- Action item
Return each line of the entries that holds the string "ElevenLabs".

Pictures paired with source code:
>>>>

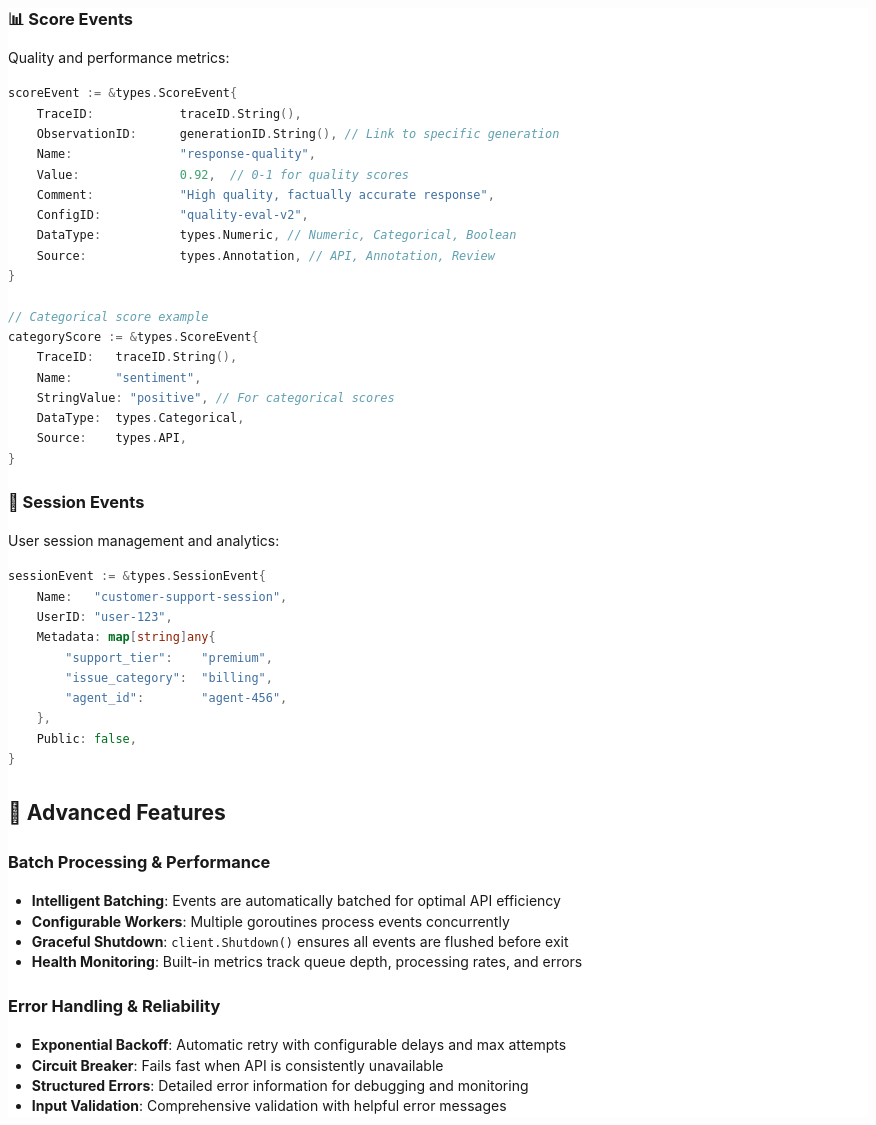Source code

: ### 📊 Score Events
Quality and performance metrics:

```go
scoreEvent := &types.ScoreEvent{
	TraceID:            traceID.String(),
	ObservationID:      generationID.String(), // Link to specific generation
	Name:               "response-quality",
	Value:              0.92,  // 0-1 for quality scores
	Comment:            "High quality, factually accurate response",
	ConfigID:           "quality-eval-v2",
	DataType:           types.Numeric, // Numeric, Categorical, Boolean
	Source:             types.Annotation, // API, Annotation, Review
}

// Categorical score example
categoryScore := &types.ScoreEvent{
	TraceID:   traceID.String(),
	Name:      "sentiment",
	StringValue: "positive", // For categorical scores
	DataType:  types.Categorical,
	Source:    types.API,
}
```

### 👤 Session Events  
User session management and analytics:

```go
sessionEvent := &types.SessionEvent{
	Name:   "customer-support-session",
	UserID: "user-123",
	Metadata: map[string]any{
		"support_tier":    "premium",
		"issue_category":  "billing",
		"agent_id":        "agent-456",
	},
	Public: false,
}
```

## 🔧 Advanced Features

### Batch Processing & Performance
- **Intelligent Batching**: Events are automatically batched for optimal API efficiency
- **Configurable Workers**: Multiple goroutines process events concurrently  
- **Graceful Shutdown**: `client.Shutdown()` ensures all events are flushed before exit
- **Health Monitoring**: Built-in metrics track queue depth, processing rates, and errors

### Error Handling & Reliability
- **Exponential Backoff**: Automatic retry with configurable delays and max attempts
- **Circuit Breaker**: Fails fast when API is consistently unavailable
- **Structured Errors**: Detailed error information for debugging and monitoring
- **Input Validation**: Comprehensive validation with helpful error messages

<<<<
>>>>

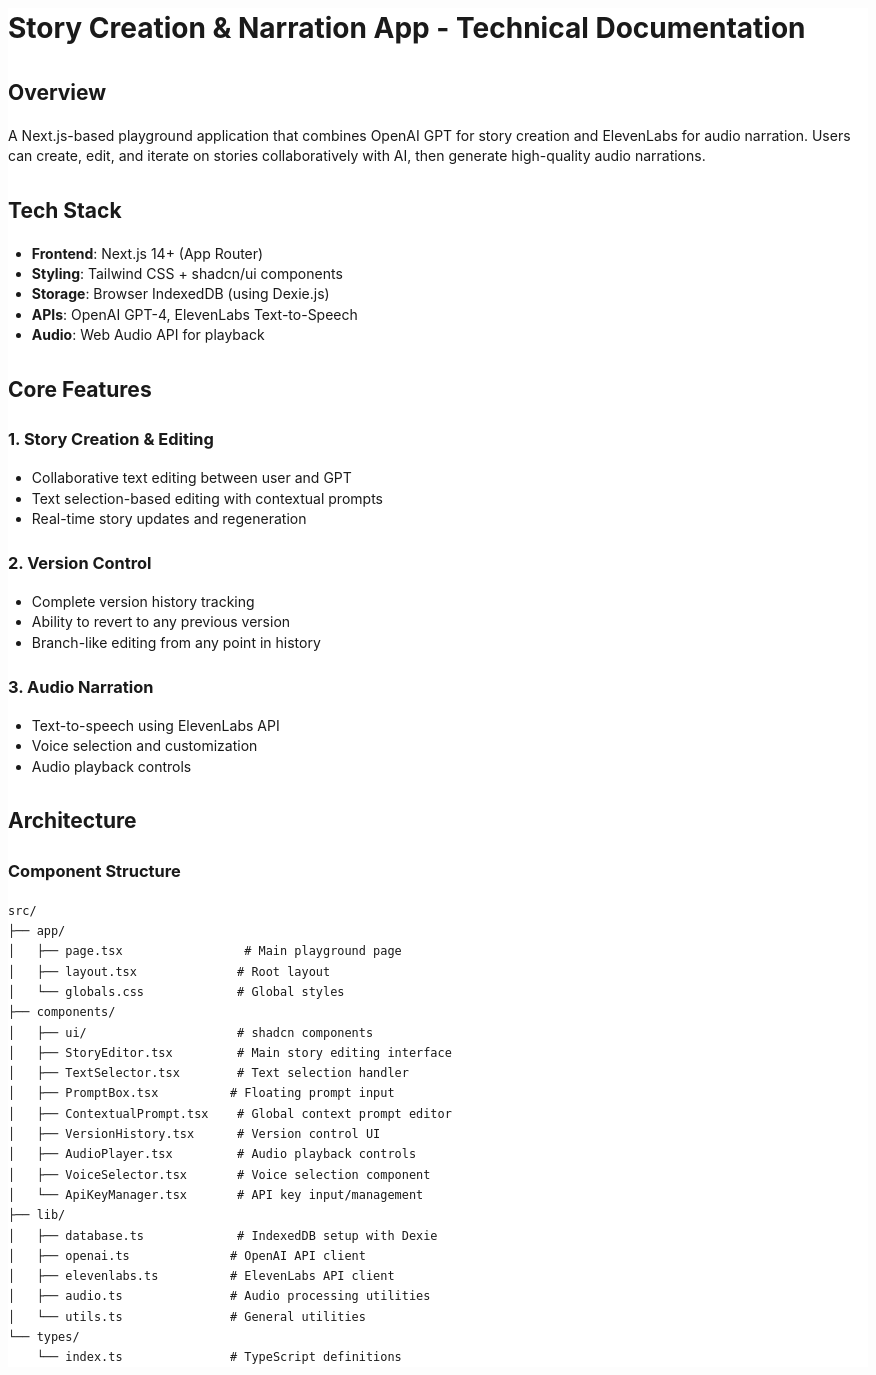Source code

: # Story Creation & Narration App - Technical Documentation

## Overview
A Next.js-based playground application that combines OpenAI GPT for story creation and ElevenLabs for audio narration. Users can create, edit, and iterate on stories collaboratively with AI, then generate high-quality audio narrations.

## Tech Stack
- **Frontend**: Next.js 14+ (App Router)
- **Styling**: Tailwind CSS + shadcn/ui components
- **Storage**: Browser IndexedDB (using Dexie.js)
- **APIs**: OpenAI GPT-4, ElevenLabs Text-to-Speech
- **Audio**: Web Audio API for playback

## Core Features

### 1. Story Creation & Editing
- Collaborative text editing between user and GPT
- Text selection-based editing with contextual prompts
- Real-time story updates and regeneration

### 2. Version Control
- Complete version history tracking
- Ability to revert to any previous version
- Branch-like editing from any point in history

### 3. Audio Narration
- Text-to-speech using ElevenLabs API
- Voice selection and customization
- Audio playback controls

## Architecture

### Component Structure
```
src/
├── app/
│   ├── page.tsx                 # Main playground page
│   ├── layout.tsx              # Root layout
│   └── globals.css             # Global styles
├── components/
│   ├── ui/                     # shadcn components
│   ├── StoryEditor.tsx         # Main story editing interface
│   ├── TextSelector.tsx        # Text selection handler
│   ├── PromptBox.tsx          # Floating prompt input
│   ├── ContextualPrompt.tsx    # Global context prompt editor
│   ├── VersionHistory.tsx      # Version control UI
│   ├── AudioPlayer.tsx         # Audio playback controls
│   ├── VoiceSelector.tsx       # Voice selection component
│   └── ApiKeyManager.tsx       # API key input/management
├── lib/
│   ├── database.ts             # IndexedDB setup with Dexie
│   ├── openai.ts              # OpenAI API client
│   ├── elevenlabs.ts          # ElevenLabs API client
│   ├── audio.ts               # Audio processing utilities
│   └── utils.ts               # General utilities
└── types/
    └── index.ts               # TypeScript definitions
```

<<<<

- Answer area
A Next.js-based playground application that combines OpenAI GPT for story creation and ElevenLabs for audio narration. Users can create, edit, and iterate on stories collaboratively with AI, then generate high-quality audio narrations.
- **APIs**: OpenAI GPT-4, ElevenLabs Text-to-Speech
- Text-to-speech using ElevenLabs API
│   ├── elevenlabs.ts          # ElevenLabs API client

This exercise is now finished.